実応用の観点からは,いかに被介護者に適した動作の試行錯誤の回数を減らすかがポイントとなり,そのためには環境状態や方策の表象空間の低次元化が大きな鍵となる。被介助者の姿勢および衣服形状などの環境状態をそのまま表現すると高次元空間となるが,高次元のままでは探索空間が広すぎて学習が困難なため,いかに次元を圧縮して低次元空間に落とし込むかが重要である。当初はその部分を研究者がマニュアルチューニングしていたが,現在はその自動化に取り組んでいる25)

次に,筆者らの研究グループが,個人適応的なリハビリテーションを実現する知能ロボット研究を念頭におき,健常者に対して行った基礎研究事例が,「ダーツ投てき運動学習支援」の研究である26)9)。その際に取り入れた支援原理が,「Assist-As-Needed」原理(以下,AAN原理)である。「運動学習支援に用いる外在的フィードバックに学習者は依存しやすく,本来中心的に利用すべき内在的フィードバックを使用しなくなり,学習効果を阻害してしまう」というスポーツ科学で用いられるガイダンス仮説27)などを根拠に,学習者の身体性に合わせた支援や学習者の自発的な学習を促すAAN原理に基づいた研究が,近年リハビリテーションロボティクスの分野でも増えてきた。
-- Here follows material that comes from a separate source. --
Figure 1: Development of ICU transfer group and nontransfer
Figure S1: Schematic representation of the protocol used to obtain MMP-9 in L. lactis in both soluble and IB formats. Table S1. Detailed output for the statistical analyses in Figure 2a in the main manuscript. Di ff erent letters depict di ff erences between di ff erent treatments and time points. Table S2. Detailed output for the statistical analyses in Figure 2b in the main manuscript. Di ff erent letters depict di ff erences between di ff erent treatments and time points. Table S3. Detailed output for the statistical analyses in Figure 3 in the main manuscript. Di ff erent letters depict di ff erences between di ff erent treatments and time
筆者らは強化学習エージェントが学習者の熟達度を定量的に評価し,学習者への支援量をAAN原理にしたがって試行錯誤的に調整することにより運動学習を加速することが可能な知能ロボットシステムの枠組みを早くから提案してきた。最も単純な投てき運動の一つといえる健常者のダーツ投てき運動学習を題材として,その枠組みの有効性を科学的に示した26)

ダーツ投てき運動学習支援の研究内容を以下に簡単に説明する。ダーツ投てきタスクは,ダーツの命中精度によって熟達者と非熟達者の区別が比較的容易であること,投てき動作が容易に抽出できるため個人間の比較が容易であること,ダーツが軽量であるため投数が多くても疲れにくいことなどから,運動の熟達支援の研究対象として優れている。筆者らは,投てき運動中の肩やひじの移動量を抑制する力学的フィードバック(機械インピーダンス)を,ロボットによって与える設定で実験を行った。この枠組みでは,ロボットを制御するコンピューターエージェントだけでなく,同時に人間も学習をするが,ロボットと人間は,ダーツの累積スコアの最大化と,AAN原理に従ったロボットの支援量の最小化という目的を共有していることから,環境が人間とロボットで構成された,単一のコンピューターエージェントの強化学習課題として定式化を行った。各被験者が1日あたり60投の投てきを2日間行う実験を行い,フィードバックの強さの調整にAAN原理による強化学習を適用したグループが,他の手法を適用したグループよりもスコアの上昇度合いが高いという結果が得られた。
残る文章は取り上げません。